The two ethnic groups have been engaged in cold war over claims of ownership of the land with Ogbe-Ijoh issuing a 14-day relocation threat to the Aladja community who claimed to be the landlord.

The Ogbe-Ijoh community, through the youths leadership had on Sunday written a warning letter asking the Delta State Government to ask the Aladja community to vacate land, threatening to use whatever means to force them packing.

But reacting to the ultimatum yesterday, the Aladja community alerted the Delta state government that the call by Ogbe-Ijoh community for them to vacate their ancestral home town was sacrilegious and insulting.

They warned that the quit order was an invitation for another round of bloody gun battle between the two communities.

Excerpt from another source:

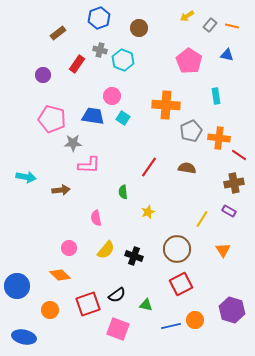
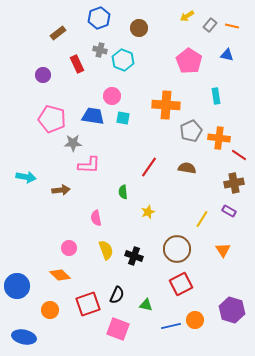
red rectangle at (77, 64): rotated 60 degrees counterclockwise
cyan square at (123, 118): rotated 24 degrees counterclockwise
yellow semicircle at (106, 250): rotated 60 degrees counterclockwise
black semicircle at (117, 295): rotated 30 degrees counterclockwise
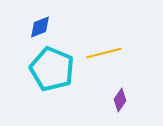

The Aladja community, in a statement signed by its Chairman, Ejovbo Ashe; Secretary General, Kingsley Krokele and Publicity Secretary, Diemuare Olokpa, respectively called on Delta State Governor, Senator Ifeanyi Okowa, to call the people of Ogbe-Ijoh youths to order to avoid another crisis between the two neighbouring communities.

They recalled how the land being occupied by the Ijaws at Ogbe-Ijoh was given to them by the people of Aladja having been evicted from Warri GRA by one British Captain James in 1908.

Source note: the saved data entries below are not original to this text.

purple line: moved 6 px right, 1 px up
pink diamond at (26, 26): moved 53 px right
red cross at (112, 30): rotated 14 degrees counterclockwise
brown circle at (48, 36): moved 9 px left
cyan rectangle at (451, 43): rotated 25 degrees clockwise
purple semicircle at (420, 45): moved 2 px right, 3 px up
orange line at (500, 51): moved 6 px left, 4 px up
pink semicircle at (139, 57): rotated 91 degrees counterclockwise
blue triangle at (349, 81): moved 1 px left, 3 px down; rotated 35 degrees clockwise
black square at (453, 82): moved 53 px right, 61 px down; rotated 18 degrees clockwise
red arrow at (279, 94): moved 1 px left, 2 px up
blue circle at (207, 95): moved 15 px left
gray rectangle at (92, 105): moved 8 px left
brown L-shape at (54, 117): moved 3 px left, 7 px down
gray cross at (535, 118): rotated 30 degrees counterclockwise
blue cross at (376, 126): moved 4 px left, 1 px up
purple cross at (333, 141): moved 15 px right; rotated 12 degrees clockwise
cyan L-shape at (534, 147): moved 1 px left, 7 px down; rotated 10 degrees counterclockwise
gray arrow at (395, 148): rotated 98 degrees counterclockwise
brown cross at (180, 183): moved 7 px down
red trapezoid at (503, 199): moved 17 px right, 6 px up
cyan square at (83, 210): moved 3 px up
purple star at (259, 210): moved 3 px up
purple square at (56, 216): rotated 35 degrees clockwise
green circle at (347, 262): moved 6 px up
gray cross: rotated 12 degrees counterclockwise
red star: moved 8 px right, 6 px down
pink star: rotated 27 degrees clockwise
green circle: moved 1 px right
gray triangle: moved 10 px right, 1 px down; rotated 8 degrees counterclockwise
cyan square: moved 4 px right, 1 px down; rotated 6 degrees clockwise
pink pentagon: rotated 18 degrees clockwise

“Maybe the present generation of Ogbe-Ijoh people think the world has forgotten so soon how they came to live on the Aladja land after they were evicted from their land in present day Warri GRA.

“The Ogbe-Ijoh people should go and reclaim their land in Warri which one British Captain James evicted them from in 1908 and same land leased to the British by Chief Dore Numa.

“The present day Warri GRA was the ancestral home of the Ogbe-Ijoh people until 1908 when the British had need of land and evicted the Ogbe-Ijoh people from the land vide a lease on the land by Chief Dore Numa. After this eviction the people of Aladja took pity on them and allowed them to squat on the far edge of the Aladja land. But this act of magnanimity has turned out to be the greatest undoing of the Aladja people today”, they lamented.

The Aladja people warned Ogbe-Ijoh community to stop acts of intimidation and allow peace to reign, saying they would not hesitate to defend themselves and properties with whatever means available to them.